On ne saura sans doute jamais ce que Eddy Brandone a glissé à l’oreille de son ami Jean, lors de sa rencontre “fortuite” avec lui dans un hôtel de Montréal. On ne saura sans doute jamais si le PM a ordonné que cesse la filature en cours de son ami Eddy.
Et cela n’a presque aucune importance.
Non. L’énorme information divulguée par l’équipe d’enquête de Radio-Canada est ailleurs. Elle nous explique pourquoi le chef libéral a tant insisté, pendant trois ans, sur l’importance des enquêtes policières en lieu et place d’une Commission d’enquête. Souvenez-vous, c’était son dogme: une Commission d’enquête allait nuire au travail des policiers. Il fallait à tout prix empêcher une Commission de venir au secours des escrocs en polluant la preuve.
On saisit maintenant que le Premier ministre avait une autre raison de préférer les enquêtes policières. Et ce sont les policiers qui l’ont révélé à Radio-Canada:Un premier policier a déclaré : « De façon générale, il y a un principe non écrit de protection du gouvernement. Il ne faut pas laisser l’impression qu’une enquête criminelle s’approche du premier ministre. »
Un autre policier croit plutôt que « le responsable de l’opération a tout simplement paniqué quand il a vu le PM [premier ministre] et a décidé d’ordonner un black out, sans en parler à l’état-major ».
Une troisième source explique que « normalement, quand on fait une filature, c’est pour voir qui le sujet va aller rencontrer. C’était complètement inhabituel de cesser la filature ».
Un quatrième policier a affirmé que « c’était bizarre d’arrêter la filature parce qu’ils étaient à une étape où chaque détail compte [...] Cet événement a clairement créé un malaise ».
Ce que nous révèlent les policiers #1 et 2 est net: dès qu’une enquête s’approche d’un membre du gouvernement, il faut immédiatement mettre un terme aux recherches. On frappe alors un mur de verre, qu’il ne faut surtout pas traverser. Le bureau du Premier ministre n’a pas à intervenir pour que cessent les filatures. Elles cessent d’elles-mêmes. C’est automatique. C’est pratique pour Jean Charest.
Pas le premier soupçon
Le texte le plus troublant écrit depuis le début de cette affaire sur le carcan politique libéral entourant les enquêtes policières fut publié en novembre 2011 par les journalistes de La Presse André Noël (qui travaille maintenant à la Commission Charbonneau, Dieu soit loué !) et Fabrice de Pierrebourg. On y lit ceci:L’ambiance n’est pas non plus au beau fixe chez Marteau, maintenant baptisée Service des enquêtes sur la corruption, rouage essentiel de l’UPAC puisque chargée des enquêtes criminelles. Cette escouade compte 55 membres, en majorité des policiers de la Sûreté du Québec (SQ), ainsi que de Montréal, de Québec et de Longueuil (mais aucun de Laval, ville pourtant plus populeuse que Longueuil). Ils ne travaillent pas dans le même bâtiment que l’UPAC.
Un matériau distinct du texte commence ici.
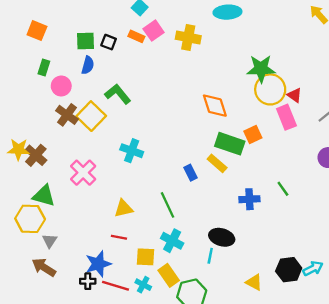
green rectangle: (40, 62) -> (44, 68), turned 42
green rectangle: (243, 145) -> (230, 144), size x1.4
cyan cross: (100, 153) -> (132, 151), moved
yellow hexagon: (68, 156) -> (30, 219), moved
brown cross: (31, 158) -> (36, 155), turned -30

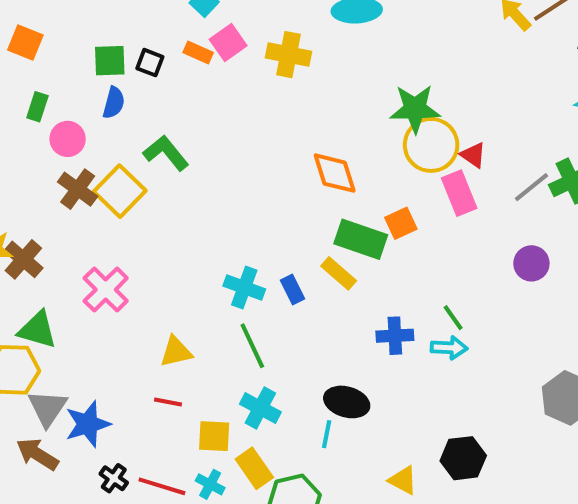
cyan cross: (132, 151) -> (244, 288), moved
gray triangle: (50, 241) -> (47, 408), size x1.5
blue star: (98, 264) -> (88, 424), moved
cyan arrow: (313, 268) -> (449, 348), moved, turned 30
black cross: (88, 281) -> (114, 478), turned 35

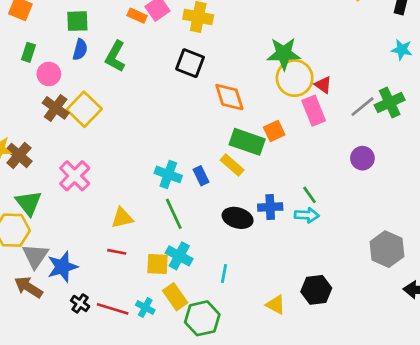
black square: (150, 63) -> (190, 63), moved, size x1.5
green L-shape: (166, 153) -> (115, 56), moved, turned -112
green triangle: (37, 330) -> (28, 203), turned 36
black ellipse: (347, 402) -> (238, 218), moved
yellow square: (214, 436) -> (157, 264), moved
Des enquêteurs déplorent que leur travail soit orienté essentiellement vers le monde municipal. Et là encore, avant d’interroger le moindre conseiller municipal, ils doivent aviser leurs supérieurs, qui en informent le commissaire de l’UPAC. Ils se plaignent qu’on les oblige à réinterroger des suspects, sans aucune justification, et se demandent si ce n’est pas là une façon de ralentir leurs enquêtes et d’éventuelles accusations.
Auparavant, des membres de la SQ avaient envoyé une lettre — non signée — affirmant subir des pressions politiques dans le cadre de leurs enquêtes. La lettre se lisait en partie comme suit:
«Nos enquêtes sont orientées sur des cibles précises et nos enquêteurs doivent constamment en tenir informés leurs supérieurs de leur évolution, indique la lettre. Aucun membre du gouvernement ne sera enquêté sans que M. Martin Prudhomme, sous-ministre à la sécurité publique, ou que M. Robert Lafrenière, commissaire de l’UPAC, en soient informés.» Or, ces deux personnes travaillent sous les ordres du ministre de la Sécurité publique, souligne l’auteur.
Menant par la suite leur propre enquête, les journalistes Noël et de Pierrebourg ajoutent des confirmations:
Au cours d’entretiens séparés, quatre sources sont revenues sur le sujet. Toutes se demandent si le gouvernement n’utilise pas l’UPAC pour s’informer sur les enquêtes en cours et, si besoin, «mettre le couvercle» sur les dossiers chauds.
26 jours. Plus que 26 jours avant de se débarrasser de ce gouvernement honteux.